'I'd forgotten how much you discover about a car when you have to rub your hand over every panel'
Wash and learn - there's still life in the old car-design ways
From the size of the mess I had to presume our family car had become target practice for an albatross. Or perhaps a pterodactyl. Either way, it was unpleasant and it needed cleaning off. Which brings me to a confession. In the year since we got our new family car I haven’t washed it once. That’s not to say I let the paintwork of a factory-fresh car get manky and matt; the car was regularly soaped down, just not by me. Like the idle metropolitan ponce that I am, every time the car got mucky I took it to the local hand car wash place and had it brought back to a shine by a gang of lads in trackie bottoms, including a fella who could achieve the impressive trick of smoking an entire cigarette without touching it once. Worth a few quid just to watch that.
There were two reasons for keeping the car clean in this way. Firstly, I don’t have a driveway and the car lives on the street. Secondly, I’m quite lazy. But not so lazy that I can leave the unholy outpourings of a golden eagle’s arse all over the roof and windscreen.
Circumstances being as they are, I could no longer take the car to the spit and Polish place down the road, but I did want to sort it out because, as we know, bird turds are very bad for paintwork, which is why, last week, I washed our current family car for the first time.
Oh heavens, how did you cope, you poor lamb? Well, it was a bit of a faff getting the garden hose out to the street, but after that, plain sailing. In fact, it was really enjoyable, largely because I’d forgotten how much you discover about a car when you have to rub your hand over every panel.
The family car’s a Jaguar I-Pace and, like most electric cars, its design has spent a long time being tweaked and toned for maximum aerodynamic efficiency to the benefit of range. If you’ve ever wondered why the I-Pace’s front wings and bodysides are curvy in the voluptuous Jaguar tradition but its back is quite boxy, it’s because a tapering, soft tail isn’t good for drag. The surprisingly hard edges at the rear corners of the car are to present a clean, efficient breakaway point for the air passing over the car. They feel quite good under a sponge too. I found this out last week.

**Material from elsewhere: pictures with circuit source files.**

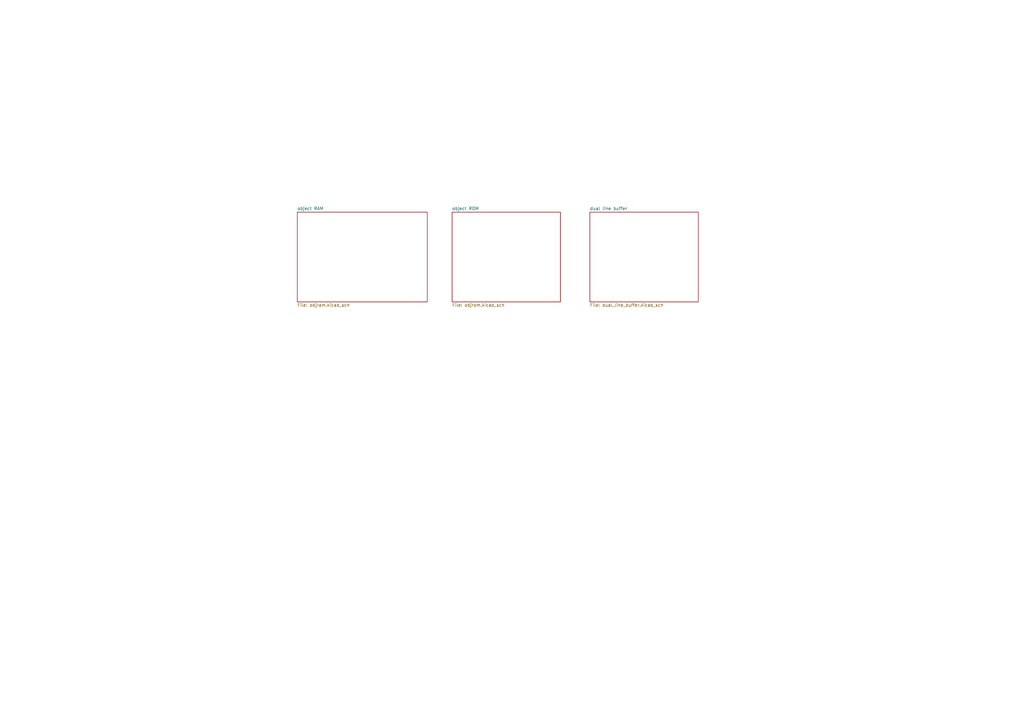
<source format=kicad_sch>
(kicad_sch
	(version 20231120)
	(generator "eeschema")
	(generator_version "8.0")
	(uuid "09e9b704-0d20-4044-ab87-a2c6f534977a")
	(paper "A3")
	(title_block
		(title "Objects")
		(company "JOTEGO")
	)
	(lib_symbols)
	(sheet
		(at 241.935 86.995)
		(size 44.45 36.83)
		(fields_autoplaced yes)
		(stroke
			(width 0.1524)
			(type solid)
		)
		(fill
			(color 0 0 0 0.0000)
		)
		(uuid "0369dded-6695-4fd2-ac1e-b6c28a4a33e1")
		(property "Sheetname" "dual line buffer"
			(at 241.935 86.2834 0)
			(effects
				(font
					(size 1.27 1.27)
				)
				(justify left bottom)
			)
		)
		(property "Sheetfile" "dual_line_buffer.kicad_sch"
			(at 241.935 124.4096 0)
			(effects
				(font
					(size 1.27 1.27)
				)
				(justify left top)
			)
		)
		(instances
			(project "wwfsstar"
				(path "/9b45fe8f-ccde-4083-bbaa-82d9a9454022/004a228e-24de-4680-a954-fe1a8a16228f/35cc9afc-88f0-41c5-ae64-92beb6e5ab21"
					(page "14")
				)
			)
		)
	)
	(sheet
		(at 185.42 86.995)
		(size 44.45 36.83)
		(fields_autoplaced yes)
		(stroke
			(width 0.1524)
			(type solid)
		)
		(fill
			(color 0 0 0 0.0000)
		)
		(uuid "36a67254-e339-4138-b84a-27ad7dff3eb5")
		(property "Sheetname" "object ROM"
			(at 185.42 86.2834 0)
			(effects
				(font
					(size 1.27 1.27)
				)
				(justify left bottom)
			)
		)
		(property "Sheetfile" "objrom.kicad_sch"
			(at 185.42 124.4096 0)
			(effects
				(font
					(size 1.27 1.27)
				)
				(justify left top)
			)
		)
		(instances
			(project "wwfsstar"
				(path "/9b45fe8f-ccde-4083-bbaa-82d9a9454022/004a228e-24de-4680-a954-fe1a8a16228f/35cc9afc-88f0-41c5-ae64-92beb6e5ab21"
					(page "15")
				)
			)
		)
	)
	(sheet
		(at 121.92 86.995)
		(size 53.34 36.83)
		(fields_autoplaced yes)
		(stroke
			(width 0.1524)
			(type solid)
		)
		(fill
			(color 0 0 0 0.0000)
		)
		(uuid "fe5e7fba-113c-48f8-a7ed-1285d1e241ec")
		(property "Sheetname" "object RAM"
			(at 121.92 86.2834 0)
			(effects
				(font
					(size 1.27 1.27)
				)
				(justify left bottom)
			)
		)
		(property "Sheetfile" "objram.kicad_sch"
			(at 121.92 124.4096 0)
			(effects
				(font
					(size 1.27 1.27)
				)
				(justify left top)
			)
		)
		(instances
			(project "wwfsstar"
				(path "/9b45fe8f-ccde-4083-bbaa-82d9a9454022/004a228e-24de-4680-a954-fe1a8a16228f/35cc9afc-88f0-41c5-ae64-92beb6e5ab21"
					(page "16")
				)
			)
		)
	)
)

</source>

There’s other aero cleverness I’d noticed before but never caressed, such as the hidden slot at the top of the fake grille that fires air through the bonnet, out of the duct on its top, and over the windscreen. It’s a really neat detail, as is the corresponding gap under the rear wing so that the air can swoop over the roof and smoothly down across the rear screen before cleanly leaving at the little lip that defines the edge of the boot panel.
Sponging away at the interesting wind tunnel work on an electric car is one thing, but there’s another pleasure about washing your own car that my idle hands had forgotten. Sweeping a sponge across panels allows you to appreciate their sculpting and get a feel – quide liderally – for the work that went into forming and finessing their surfaces over days and weeks of gentle carving at the clay model. At least, that’s how it used to be.
There’s a great deal that can be achieved in the virtual environment now, to the extent that it’s entirely possible to design the outer shell of a car without making a full-size model at all. Polish the design in a computer, create realistic VR scenes of it on the road for management to sign off on, and a real-life rendition of the car doesn’t appear until the first visually representative prototype. The Lamborghini Huracán was created this way. A car designer mate says the trained eye can spot this because some of the transitions between surfaces are imperfect and would have been sorted by a half-decent clay modelling team. Another designer says the McLaren 12C has a ‘stiffness’ that betrays an absence of human hands on its surfaces.
But technology moves fast. Thirty years ago computers could digitise a shape and smooth out the unevenness that once made all cars slightly asymmetrical, but the curves of at least one ’90s design proved too complicated for the computers to read when the clay model was scanned. They’re way more sophisticated now, but clay has its place. Mazda is currently turning out some of the most subtly sculpted design work in the car world and it’s said to be committed to working in clay. Just last year, Jaguar opened a new design studio with space to work on 20 clay models at once, suggesting the maker of my I-Pace hasn’t abandoned the idea of finessing a design by hand.
I hope not. Sweating over the subtleties of surfacing in clay may seem old-fashioned. But, as I’ve recently rediscovered, it might make a car nicer to wash.